─── DATA SHOWN ───

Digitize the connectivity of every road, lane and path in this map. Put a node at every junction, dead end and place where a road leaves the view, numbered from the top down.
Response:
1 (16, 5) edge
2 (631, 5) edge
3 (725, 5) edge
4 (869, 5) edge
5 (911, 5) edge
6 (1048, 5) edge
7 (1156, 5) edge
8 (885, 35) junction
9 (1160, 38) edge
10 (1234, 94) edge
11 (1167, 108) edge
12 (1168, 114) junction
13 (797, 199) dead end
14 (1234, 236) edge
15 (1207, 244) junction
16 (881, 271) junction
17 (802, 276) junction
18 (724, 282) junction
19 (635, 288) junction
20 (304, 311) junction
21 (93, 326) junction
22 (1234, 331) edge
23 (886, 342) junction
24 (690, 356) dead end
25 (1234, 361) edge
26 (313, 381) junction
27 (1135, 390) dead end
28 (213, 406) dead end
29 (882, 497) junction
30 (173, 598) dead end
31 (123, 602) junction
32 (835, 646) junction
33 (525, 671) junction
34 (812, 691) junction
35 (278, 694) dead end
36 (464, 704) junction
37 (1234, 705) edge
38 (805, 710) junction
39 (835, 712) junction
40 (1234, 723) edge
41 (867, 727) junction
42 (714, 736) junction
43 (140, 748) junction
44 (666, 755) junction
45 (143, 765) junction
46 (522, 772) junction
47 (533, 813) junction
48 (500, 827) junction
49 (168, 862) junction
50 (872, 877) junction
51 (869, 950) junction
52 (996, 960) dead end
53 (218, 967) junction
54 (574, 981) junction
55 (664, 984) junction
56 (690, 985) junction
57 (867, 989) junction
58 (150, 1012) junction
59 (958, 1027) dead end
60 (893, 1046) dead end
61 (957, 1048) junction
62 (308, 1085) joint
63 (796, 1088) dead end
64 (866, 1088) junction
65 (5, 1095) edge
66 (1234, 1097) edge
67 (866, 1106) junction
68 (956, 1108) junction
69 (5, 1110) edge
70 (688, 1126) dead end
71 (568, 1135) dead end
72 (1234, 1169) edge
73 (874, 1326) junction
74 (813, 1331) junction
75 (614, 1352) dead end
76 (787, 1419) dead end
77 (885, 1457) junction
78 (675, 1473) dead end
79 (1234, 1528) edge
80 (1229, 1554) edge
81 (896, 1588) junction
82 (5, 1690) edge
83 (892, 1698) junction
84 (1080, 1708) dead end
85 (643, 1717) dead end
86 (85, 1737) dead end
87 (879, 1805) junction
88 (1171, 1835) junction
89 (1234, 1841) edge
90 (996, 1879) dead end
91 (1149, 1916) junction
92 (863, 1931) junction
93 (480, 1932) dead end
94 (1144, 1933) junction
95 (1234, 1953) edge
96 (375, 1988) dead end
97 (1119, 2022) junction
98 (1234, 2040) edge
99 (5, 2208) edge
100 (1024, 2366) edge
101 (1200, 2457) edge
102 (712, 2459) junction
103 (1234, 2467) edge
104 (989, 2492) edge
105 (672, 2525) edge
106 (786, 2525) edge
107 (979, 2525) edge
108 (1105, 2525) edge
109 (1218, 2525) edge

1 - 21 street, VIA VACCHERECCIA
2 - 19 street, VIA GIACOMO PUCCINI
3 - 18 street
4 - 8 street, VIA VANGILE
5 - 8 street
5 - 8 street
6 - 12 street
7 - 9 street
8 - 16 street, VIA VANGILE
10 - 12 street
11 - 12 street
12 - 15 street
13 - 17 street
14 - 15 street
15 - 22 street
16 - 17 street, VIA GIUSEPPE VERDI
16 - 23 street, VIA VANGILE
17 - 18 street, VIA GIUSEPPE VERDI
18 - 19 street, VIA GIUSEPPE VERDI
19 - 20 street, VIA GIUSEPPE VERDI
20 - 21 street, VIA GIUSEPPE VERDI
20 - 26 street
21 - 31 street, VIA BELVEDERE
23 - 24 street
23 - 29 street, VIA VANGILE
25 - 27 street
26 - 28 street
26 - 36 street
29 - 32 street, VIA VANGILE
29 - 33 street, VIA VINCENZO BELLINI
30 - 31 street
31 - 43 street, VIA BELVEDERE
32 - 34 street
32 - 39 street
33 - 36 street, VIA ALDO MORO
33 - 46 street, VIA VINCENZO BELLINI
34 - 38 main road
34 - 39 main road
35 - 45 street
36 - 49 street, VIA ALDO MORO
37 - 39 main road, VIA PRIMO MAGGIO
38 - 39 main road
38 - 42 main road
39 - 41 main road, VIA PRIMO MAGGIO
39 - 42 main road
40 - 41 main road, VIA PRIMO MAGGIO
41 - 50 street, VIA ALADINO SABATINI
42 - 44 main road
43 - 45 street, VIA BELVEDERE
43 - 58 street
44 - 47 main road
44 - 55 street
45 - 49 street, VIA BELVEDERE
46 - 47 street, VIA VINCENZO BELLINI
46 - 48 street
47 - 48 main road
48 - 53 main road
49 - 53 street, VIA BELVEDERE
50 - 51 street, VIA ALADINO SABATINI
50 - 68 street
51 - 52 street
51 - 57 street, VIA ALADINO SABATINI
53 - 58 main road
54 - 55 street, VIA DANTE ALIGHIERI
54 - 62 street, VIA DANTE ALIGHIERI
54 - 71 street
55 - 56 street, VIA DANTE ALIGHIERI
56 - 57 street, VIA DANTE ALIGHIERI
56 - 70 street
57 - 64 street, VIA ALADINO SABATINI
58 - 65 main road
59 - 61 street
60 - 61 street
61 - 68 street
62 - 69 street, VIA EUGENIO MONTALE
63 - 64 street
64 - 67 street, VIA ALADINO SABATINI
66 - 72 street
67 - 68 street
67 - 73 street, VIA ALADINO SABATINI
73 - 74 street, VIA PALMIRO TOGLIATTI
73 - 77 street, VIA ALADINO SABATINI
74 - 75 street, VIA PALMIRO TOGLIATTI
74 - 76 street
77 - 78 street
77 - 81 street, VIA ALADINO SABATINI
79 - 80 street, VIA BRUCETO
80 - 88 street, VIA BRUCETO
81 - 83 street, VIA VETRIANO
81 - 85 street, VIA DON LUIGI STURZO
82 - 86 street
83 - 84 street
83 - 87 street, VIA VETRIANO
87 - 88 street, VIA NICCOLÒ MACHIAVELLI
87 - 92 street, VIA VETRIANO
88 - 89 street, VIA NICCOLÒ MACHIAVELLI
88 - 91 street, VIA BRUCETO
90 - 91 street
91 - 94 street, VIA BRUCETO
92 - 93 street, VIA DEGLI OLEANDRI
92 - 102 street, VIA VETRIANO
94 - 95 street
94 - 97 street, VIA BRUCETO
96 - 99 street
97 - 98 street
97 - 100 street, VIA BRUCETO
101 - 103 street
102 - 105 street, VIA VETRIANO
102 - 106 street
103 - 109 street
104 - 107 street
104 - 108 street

───
─── DATA SHOWN ───

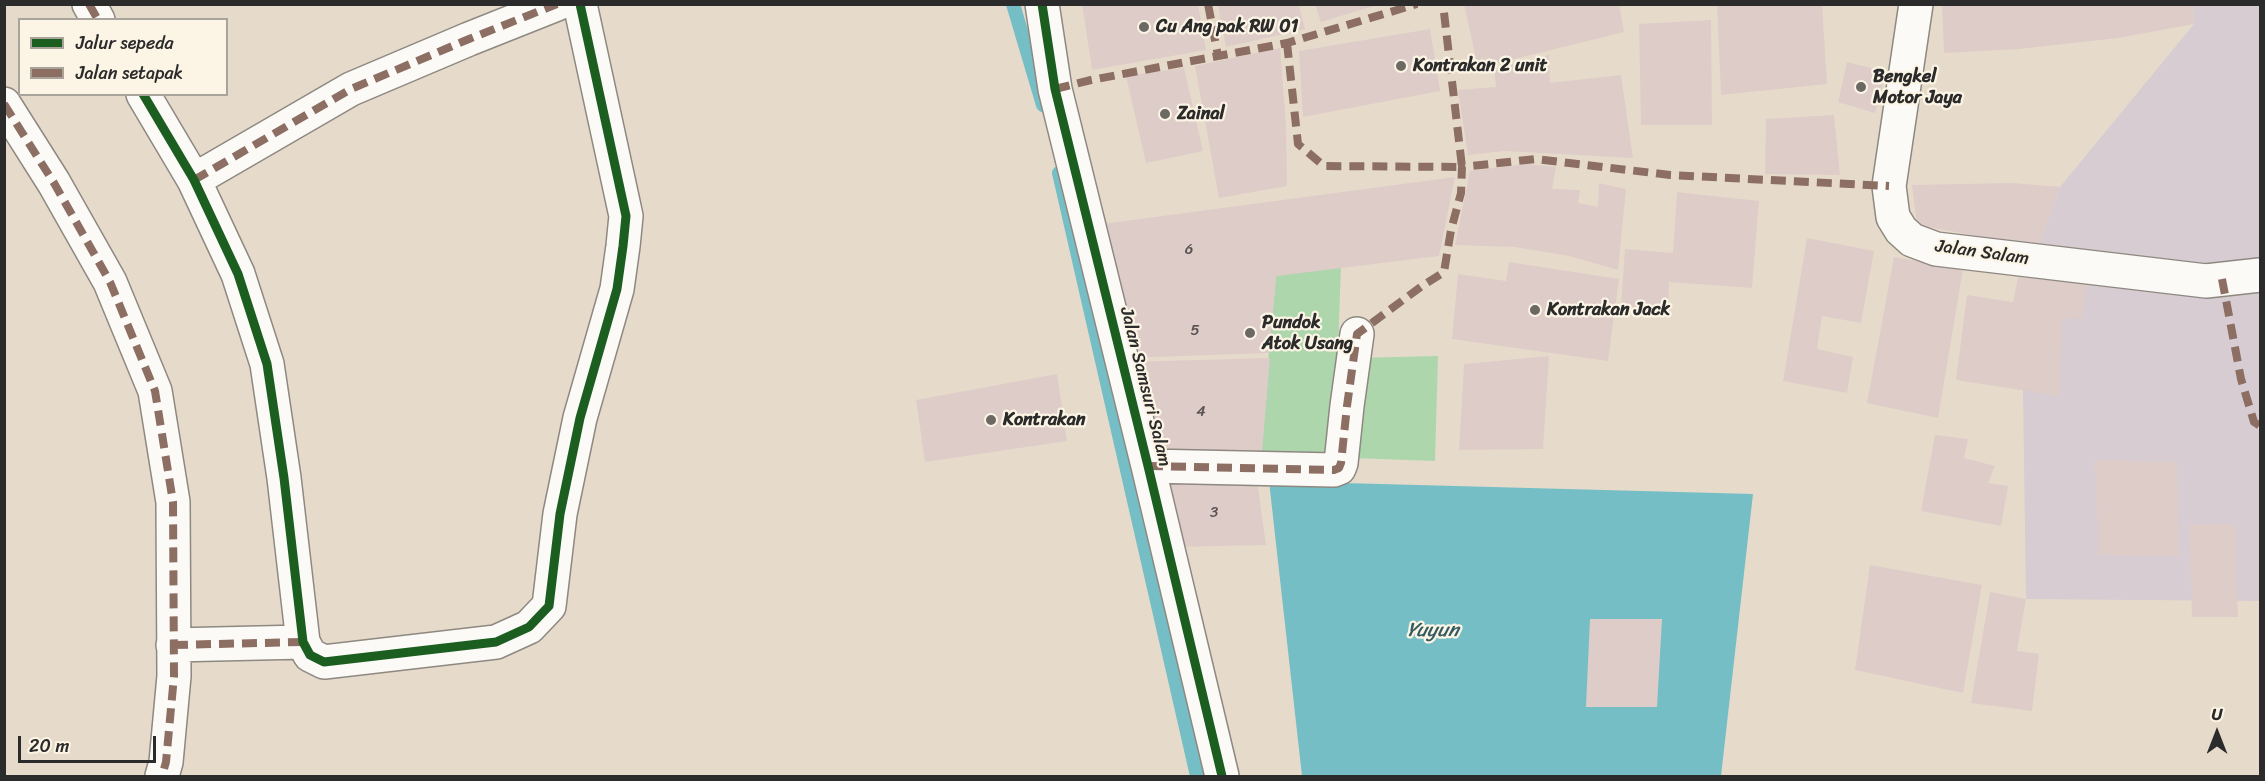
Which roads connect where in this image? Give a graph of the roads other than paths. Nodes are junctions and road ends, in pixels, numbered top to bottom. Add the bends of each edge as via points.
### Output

───

### ACTIVITY
Gather each line of the listing containing the word "where" and show it.

### SOLUTION TO THE PROBLEM
Digitize the connectivity of every road, lane and path in this map. Put a node at every junction, dead end and place where a road leaves the view, numbered from the top down.
Which roads connect where in this image? Give a graph of the roads other than paths. Nodes are junctions and road ends, in pixels, numbered top to bottom. Add the bends of each edge as via points.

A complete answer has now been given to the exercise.